==== **Problem Statement**
> ==== Right now, only analysts who are comfortable with data engineering practices are given limited ability to schedule jobs. We need a system to facilitate the automated scheduling of jobs that is appropriately accessible for analysts.
==== Spike Outcomes:
[] How can we schedule notebooks in airflow
[x] Write a simple NotebookOperator
[x] Build a one-off Conda env that runs Jupyter notebooks and papermill
[x] Write a test DAG that runs a notebook in Airflow
[] Test it works
[x] Investigate PAs Jobs/Notebooks intended to be scheduled
[x] What data will the notebooks need to access?
[x] Which engines (Hive, Spark, R, others?) will the notebooks need to run?
[x] What types of outputs do the notebooks produce (Hive, reports, dashboards?)
==== Maybe part of this spike?

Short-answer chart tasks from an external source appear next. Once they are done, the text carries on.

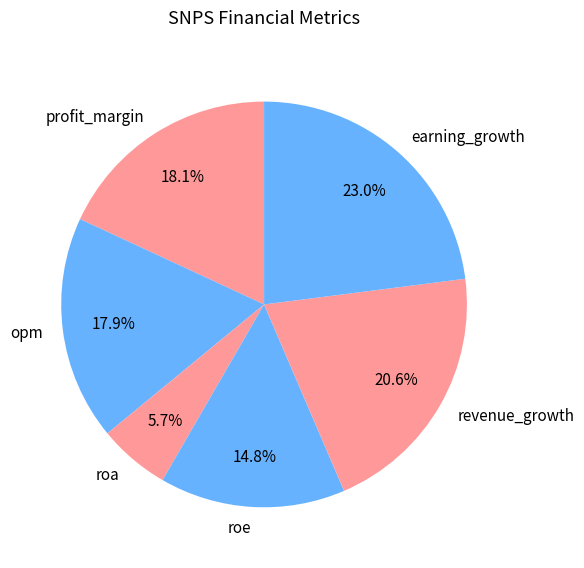

What percentage is NOT represented by revenue_growth?

79.4%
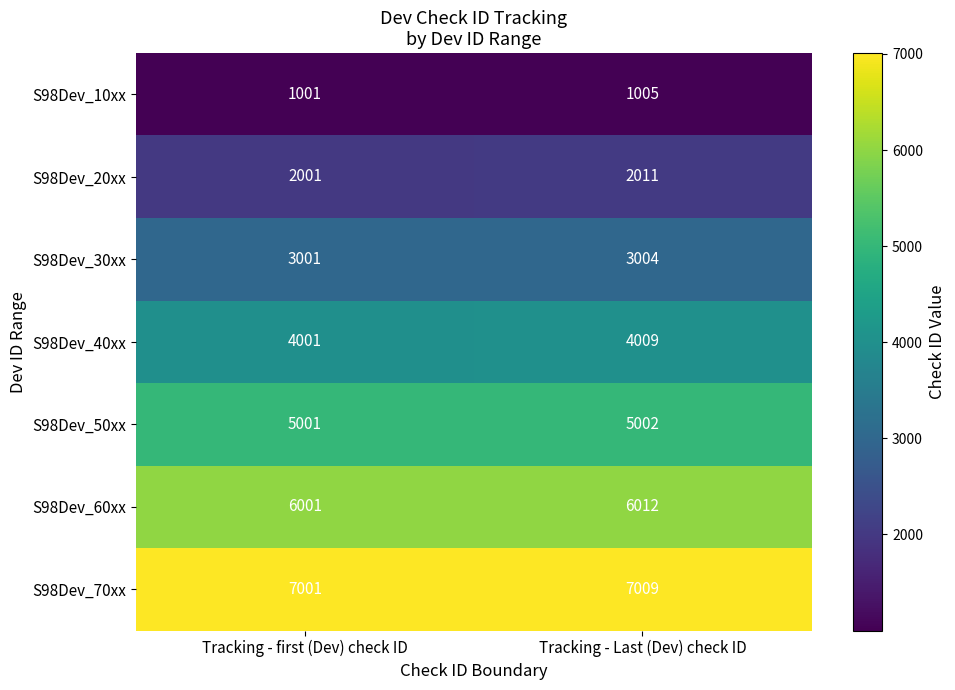

Reading left to right, transcribe all the data shown in this chart.

S98Dev_10xx: Tracking - first (Dev) check ID=1001	Tracking - Last (Dev) check ID=1005
S98Dev_20xx: Tracking - first (Dev) check ID=2001	Tracking - Last (Dev) check ID=2011
S98Dev_30xx: Tracking - first (Dev) check ID=3001	Tracking - Last (Dev) check ID=3004
S98Dev_40xx: Tracking - first (Dev) check ID=4001	Tracking - Last (Dev) check ID=4009
S98Dev_50xx: Tracking - first (Dev) check ID=5001	Tracking - Last (Dev) check ID=5002
S98Dev_60xx: Tracking - first (Dev) check ID=6001	Tracking - Last (Dev) check ID=6012
S98Dev_70xx: Tracking - first (Dev) check ID=7001	Tracking - Last (Dev) check ID=7009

Or maybe should be a separate task.
[] Ownership Map -> What we will own vs What others will own
[] Show idea (NotebookOperator in Airflow DAG, using single conda env automatically packaged by CI) to Product Analytics and ask if they would like that.
[] Discuss who would take care of writing DAGs, testing DAGs, reviewing DAG code, merging, deploying Airflow, receiving alerts, troubleshooting failed DAGs, updating the notebooks conda env with new libraries, etc.